Obama withdrew Brennan’s name when it became clear he wouldn’t win a Senate majority for confirmation. So he appointed him National Security Adviser instead. In this capacity, Brennan has supervised a vast expansion of “targeted assassinations” by drones and has pioneered the tactic of “signature strikes” in Yemen – selecting drone targets without necessarily knowing who they are, with the object of letting locals know who’s calling the shots.

In 2012, Obama put Brennan’s name forward again. Daniel Ellsberg commented: “Although I actively opposed Brennan’s CIA nomination in 2008, I can’t quite muster the energy or commitment to do so now. Indeed, the very idea that someone should be disqualified from service in the Obama administration because of involvement in and support for extremist Bush terrorism policies seems quaint and obsolete.”

On the morning of the Senate vote on Brennan's nomination, the New York Times commented: "It is uncertain whether the torture issue will now cause any problems for Mr. Brennan." And indeed, "no problem" was the Senate message.

Ellsberg will understand more clearly than most the connection between government-sanctioned torture and murder on the one hand and mass surveillance and the harassment of journalism on the other. He is the man who, in 1971, leaked the Pentagon Papers to the New York Times and the Washington Post, exposing the lies on which the war on Vietnam had been based and revealing the illegal bombing of Cambodia. Within two months, President Nixon's aides had assembled the "White House plumbers" who set about burgling the offices of Ellsberg's psychiatrist and monitoring journalists' contacts and communications.

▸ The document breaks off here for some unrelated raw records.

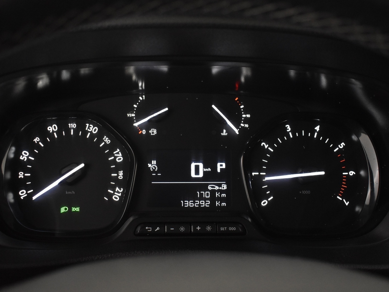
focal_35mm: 42
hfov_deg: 45.2
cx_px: 187
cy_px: 144
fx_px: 467
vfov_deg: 34.7
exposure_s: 1/40
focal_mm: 25
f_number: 4
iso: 2800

The Ellsberg revelations and others which followed pointed to programmes of covert assassination, the subversion of unfriendly governments and illegal invasions of privacy to protect the government from scrutiny. Congress was so alarmed it established a committee under Democratic senator Frank Church to investigate the activities of the CIA, the NSA and the FBI.

In 1975, Church said of the NSA: “I know the capacity that is there to make tyranny total in America, and we must see to it that this agency and all agencies that possess this technology operate within the law and under proper supervision, so that we never cross that abyss. That is the abyss from which there is no return.”

On June 11th – following Glenn Greenwald's story in the Guardian of the dizzying scale of NSA surveillance revealed in the Edward Snowden documents – Ellsberg wrote that, "the US has now fallen into that abyss".

This may be overstating it. We must hope so. There are still some robust liberals and even lefties alive and kicking in the US. In the UK, some politicians and most of the press have, so far, stood firm against the arbitrary detention at Heathrow of Greenwald’s partner, David Miranda. And in Ireland, not everyone is entranced by the picture of one of the world’s most shameless defenders of murder sitting snug in a Roscommon community centre, singing ballads, sipping pints and toasting the local leprechauns.